Момент, аналогичный поклону Зосимы, – только на несравненно более высоком уровне – поцелуй Христа в главе «Великий Инквизитор». Эта «бестолковая поэма бестолкового студента», как называет ее «автор» – Иван, – поэтический центр не только грандиозного романа, но и всего позднего творчества Достоевского. Перед лицом вечности поставлены здесь два главных его типа в их крайнем воплощении: Христос как выражение безграничного добра и Инквизитор, поднявшийся до последних высот демонического бунта и страдания. Первый ведет за собой поэзию древних преданий и средневековых мистерий. Второй – дух и даже стиль романтической поэмы. Большая часть рассказанного Иваном – монолог, исповедь одного лица, привычная форма лирической поэмы романтизма. Герой такой поэмы изначально прав, даже в преступлениях своих. Правота его санкционирована автором, в данном случае – Иваном, явно солидаризирующимся с Великим Инквизитором. Но здесь-то и совершается многозначное чудо поэзии. «Поэма твоя есть хвала Иисусу, а не хула, как ты хотел того!» – кричит взволнованный слушатель Ивана – Алеша [XIV, 237]. «Хула» оборачивается «хвалой», потому что Великий Инквизитор, желая обличить Христа, обнажает то величественное великодушное, что лежит в основе его отношения к людям.
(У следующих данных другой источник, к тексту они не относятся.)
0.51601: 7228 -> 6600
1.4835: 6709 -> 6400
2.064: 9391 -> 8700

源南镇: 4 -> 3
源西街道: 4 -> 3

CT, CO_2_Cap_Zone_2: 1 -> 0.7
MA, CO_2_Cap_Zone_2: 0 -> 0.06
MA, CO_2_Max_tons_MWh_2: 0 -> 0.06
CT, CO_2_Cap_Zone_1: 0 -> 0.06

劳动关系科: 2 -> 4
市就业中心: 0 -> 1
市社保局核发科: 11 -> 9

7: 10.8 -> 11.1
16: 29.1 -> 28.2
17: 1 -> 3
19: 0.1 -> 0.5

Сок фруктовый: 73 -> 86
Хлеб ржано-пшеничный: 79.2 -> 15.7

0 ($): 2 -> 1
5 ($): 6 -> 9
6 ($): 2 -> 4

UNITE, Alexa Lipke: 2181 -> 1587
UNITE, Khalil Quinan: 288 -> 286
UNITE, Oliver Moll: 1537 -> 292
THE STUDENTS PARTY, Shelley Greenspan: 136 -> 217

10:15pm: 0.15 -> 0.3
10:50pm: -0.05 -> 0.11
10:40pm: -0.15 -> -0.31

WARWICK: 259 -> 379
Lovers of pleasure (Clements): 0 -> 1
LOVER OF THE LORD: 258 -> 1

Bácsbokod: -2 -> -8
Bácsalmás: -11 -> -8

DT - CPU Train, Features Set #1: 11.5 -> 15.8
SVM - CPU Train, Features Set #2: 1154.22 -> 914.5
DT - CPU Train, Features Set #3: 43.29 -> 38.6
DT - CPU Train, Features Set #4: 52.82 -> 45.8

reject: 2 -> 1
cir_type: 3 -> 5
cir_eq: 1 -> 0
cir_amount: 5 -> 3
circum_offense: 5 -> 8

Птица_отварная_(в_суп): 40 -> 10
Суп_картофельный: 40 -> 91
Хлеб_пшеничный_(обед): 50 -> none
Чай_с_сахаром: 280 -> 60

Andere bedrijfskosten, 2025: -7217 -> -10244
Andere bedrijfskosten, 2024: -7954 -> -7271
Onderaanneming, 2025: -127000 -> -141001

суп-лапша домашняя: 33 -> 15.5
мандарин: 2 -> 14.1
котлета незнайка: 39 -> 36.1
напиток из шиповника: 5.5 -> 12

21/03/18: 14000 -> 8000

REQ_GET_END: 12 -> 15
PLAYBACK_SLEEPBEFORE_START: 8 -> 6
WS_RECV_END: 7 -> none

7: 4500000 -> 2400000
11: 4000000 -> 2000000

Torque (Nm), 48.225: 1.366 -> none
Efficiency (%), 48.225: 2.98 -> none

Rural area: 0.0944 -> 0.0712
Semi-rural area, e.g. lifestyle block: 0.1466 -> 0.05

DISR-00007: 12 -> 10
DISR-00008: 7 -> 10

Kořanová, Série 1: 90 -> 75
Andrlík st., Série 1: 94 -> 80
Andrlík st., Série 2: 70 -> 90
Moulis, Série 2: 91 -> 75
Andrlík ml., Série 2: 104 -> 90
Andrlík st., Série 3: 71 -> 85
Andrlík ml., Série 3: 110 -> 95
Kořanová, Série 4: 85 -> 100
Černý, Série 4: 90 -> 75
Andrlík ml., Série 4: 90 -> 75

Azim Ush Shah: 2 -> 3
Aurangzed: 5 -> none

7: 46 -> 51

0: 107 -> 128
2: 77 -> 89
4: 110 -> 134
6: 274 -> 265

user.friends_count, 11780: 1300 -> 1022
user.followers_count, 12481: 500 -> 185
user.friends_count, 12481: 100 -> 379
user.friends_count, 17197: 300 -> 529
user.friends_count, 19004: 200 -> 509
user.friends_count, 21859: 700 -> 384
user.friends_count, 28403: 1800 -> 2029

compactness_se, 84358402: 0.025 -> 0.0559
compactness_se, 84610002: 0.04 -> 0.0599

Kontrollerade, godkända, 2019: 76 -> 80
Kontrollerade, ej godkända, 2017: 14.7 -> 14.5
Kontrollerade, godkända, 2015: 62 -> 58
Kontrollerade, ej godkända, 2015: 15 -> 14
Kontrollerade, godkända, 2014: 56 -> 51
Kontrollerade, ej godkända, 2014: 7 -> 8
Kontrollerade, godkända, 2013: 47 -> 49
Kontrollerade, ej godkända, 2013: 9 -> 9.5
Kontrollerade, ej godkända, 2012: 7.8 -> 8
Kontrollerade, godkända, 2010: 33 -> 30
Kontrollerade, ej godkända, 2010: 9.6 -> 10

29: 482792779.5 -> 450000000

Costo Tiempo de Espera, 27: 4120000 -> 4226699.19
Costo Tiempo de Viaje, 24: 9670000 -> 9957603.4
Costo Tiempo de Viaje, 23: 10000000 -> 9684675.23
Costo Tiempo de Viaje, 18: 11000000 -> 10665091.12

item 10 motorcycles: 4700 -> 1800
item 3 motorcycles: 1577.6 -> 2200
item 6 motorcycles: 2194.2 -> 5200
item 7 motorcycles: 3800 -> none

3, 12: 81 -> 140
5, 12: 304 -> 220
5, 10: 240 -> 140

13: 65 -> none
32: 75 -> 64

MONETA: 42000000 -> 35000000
Красота пересиливает то, что героем трактуется как польза. При этом логика Инквизитора во многом убедительна (особенно аргумент о спасении большинства), а страдания подлинные. Христу в романе дан достойный противник. Но логика побеждается безграничностью милосердия, а красноречие – молчанием[249]
. Достоевский как бы реализует извечную мечту поэтов – дать душе «сказаться без слова». Христос в поэме молчит не из гордого протеста. Сильнее, чем слово, его облик – то неуловимое, в силу чего все, включая инквизитора, узнают его. Превыше всякого ответа и его поцелуй. Здесь – несказанное, беспредельная полнота высшего момента жизни.Поэтическое наполнение характеров предполагает соответствующий ему фон. В преддверии поэмы Ивана он создается с помощью вереницы цитат из Шиллера, Тютчева, Полежаева, пушкинского «Каменного гостя». Но центральная реминисценция, скрыто питающая весь текст, автором не названа. Это – «Моцарт и Сальери». Вспомним, как Сальери, якобы руководимый заботой о музыке и музыкантах, доказывает бесполезность Моцарта:
Гений мешает Сальери как веха пути, невозможного для большинства. Так же мешает инквизитору Христос, показавший людям идеал, доступный немногим. Жестокость искренно доказывает свою правоту аргументами любви, требованием справедливости. Но и у Пушкина, и у Достоевского важнее смысла аргументов факт соотнесенности характеров: глубинное торжество того, кто в безграничной доброте не может и не хочет защищать себя.
Параллельность поэмы Ивана пушкинской трагедии, возможно, не была осознана самим Достоевским. Но тем знаменательнее сам этот факт: присутствие пушкинского контура в интимнейшем из созданий писателя. Как заметила Л. М. Розенблюм, в поэме своего героя Достоевский отразил важнейшие черты собственного творческого процесса[251]
. Среди них для нас наиболее важна «устность» творения Ивана. В ней характерное для Достоевского ощущение поэзии живой жизни, не скованной даже неизменностью записи и именно поэтому способной коснуться миров иных.Особый характер «поэмы» в «Братьях Карамазовых» проистекает, кроме всего сказанного, из того, что этот роман больше всех других произведений Достоевского причастен сфере эпического – как она понималась русским литературным сознанием последней трети девятнадцатого века. Начиная с «Войны и мира», новая эпопея строится на сопряжении личностного поиска героев с органикой общего бытия. Для Достоевского погруженность в такое бытие – противоядие трясинам разъединения и хаоса, аналог идее «почвы».
В «Братьях Карамазовых» стихия народной и простонародной жизни явлена гораздо полнее, чем в предшествующих произведениях писателя. По сравнению с «Идиотом», «Бесами», «Подростком» здесь потеснен пласт представлений и ассоциаций, свойственных культурному слою. Нет живописных или музыкальных новелл, отражающих стиль художественной мысли нового времени. Зато открыта заново поэтическая прелесть фольклорной «басни» («Луковка»), благообразие «поучения», близкого духовным стихам (житие старца Зосимы), грандиозность мистериального действа («Великий инквизитор»). В хоре этих надличностных голосов оставлено место и тому, что может быть названо лирическим началом – в широком, сущностном смысле. Оно даже выдвинуто присущими именно этому роману формами исповеди и проповеди, но при этом характерно преображено.